The constructor exposes a few advanced knobs (`proxy`, `normalize_input`, `max_input_length`). These are rarely needed for typical usage and can be ignored. Prefer `detect(..., model=...)` unless you know you need them.

### Language Codes → English Names

The detector returns fastText language codes (e.g., `en`, `zh`, `ja`, `pt-br`). To present user-friendly names, you can map codes to English names using a third-party library. Example using `langcodes`:

```python
# pip install langcodes
from langcodes import Language

OVERRIDES = {
    # fastText-specific or variant tags commonly used
    "yue": "Cantonese",
    "wuu": "Wu Chinese",
    "arz": "Egyptian Arabic",
    "ckb": "Central Kurdish",
    "kab": "Kabyle",
    "zh-cn": "Chinese (China)",
    "zh-tw": "Chinese (Taiwan)",
    "pt-br": "Portuguese (Brazil)",
}

def code_to_english_name(code: str) -> str:
    code = code.replace("_", "-").lower()
    if code in OVERRIDES:
        return OVERRIDES[code]
    try:
        # Display name in English; e.g. 'Portuguese (Brazil)'
        return Language.get(code).display_name("en")
    except Exception:
        # Try the base language (e.g., 'pt' from 'pt-br')
        base = code.split("-")[0]
        try:
            return Language.get(base).display_name("en")
        except Exception:
            return code

# Usage
from fast_langdetect import detect
result = detect("Olá mundo", model='full', k=1)
print(code_to_english_name(result[0]["lang"]))  # Portuguese (Brazil) or Portuguese
```

Alternatively, `pycountry` can be used for ISO 639 lookups (install with `pip install pycountry`), combined with a small override dict for non-standard tags like `pt-br`, `zh-cn`, `yue`, etc.

## Benchmark 📊

For detailed benchmark results, refer
to [zafercavdar/fasttext-langdetect#benchmark](https://github.com/zafercavdar/fasttext-langdetect#benchmark).

## References 📚

[1] A. Joulin, E. Grave, P. Bojanowski, T. Mikolov, Bag of Tricks for Efficient Text Classification

```bibtex
@article{joulin2016bag,
  title={Bag of Tricks for Efficient Text Classification},
  author={Joulin, Armand and Grave, Edouard and Bojanowski, Piotr and Mikolov, Tomas},
  journal={arXiv preprint arXiv:1607.01759},
  year={2016}
}
```

[2] A. Joulin, E. Grave, P. Bojanowski, M. Douze, H. Jégou, T. Mikolov, FastText.zip: Compressing text classification
models

```bibtex
@article{joulin2016fasttext,
  title={FastText.zip: Compressing text classification models},
  author={Joulin, Armand and Grave, Edouard and Bojanowski, Piotr and Douze, Matthijs and J{\'e}gou, H{\'e}rve and Mikolov, Tomas},
  journal={arXiv preprint arXiv:1612.03651},
  year={2016}
}
```

## License 📄

- Code: Released under the MIT License (see `LICENSE`).
- Models: This package uses the pre-trained fastText language identification models (`lid.176.ftz` bundled for offline use and `lid.176.bin` downloaded as needed).
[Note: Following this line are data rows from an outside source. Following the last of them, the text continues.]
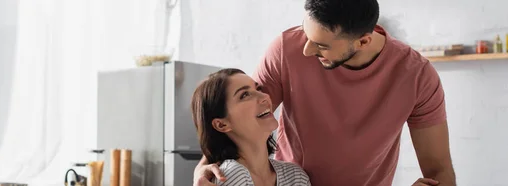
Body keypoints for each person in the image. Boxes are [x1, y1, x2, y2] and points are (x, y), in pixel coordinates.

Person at [193, 0, 456, 185]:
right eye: (306, 33)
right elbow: (241, 120)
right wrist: (203, 167)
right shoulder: (286, 49)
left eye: (320, 45)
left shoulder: (417, 76)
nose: (306, 50)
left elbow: (438, 168)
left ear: (363, 40)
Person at [190, 68, 311, 186]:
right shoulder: (231, 175)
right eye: (245, 95)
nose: (265, 97)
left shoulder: (295, 175)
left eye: (258, 89)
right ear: (222, 124)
These models are licensed under the Creative Commons Attribution-ShareAlike 3.0 (CC BY-SA 3.0) license.
- Attribution: fastText language identification models by Facebook AI Research. See the fastText docs and license for details:
  - https://fasttext.cc/docs/en/language-identification.html
  - https://creativecommons.org/licenses/by-sa/3.0/
- Note: If you redistribute or modify the model files, you must comply with CC BY-SA 3.0. Inference usage via this library does not change the license of the model files themselves.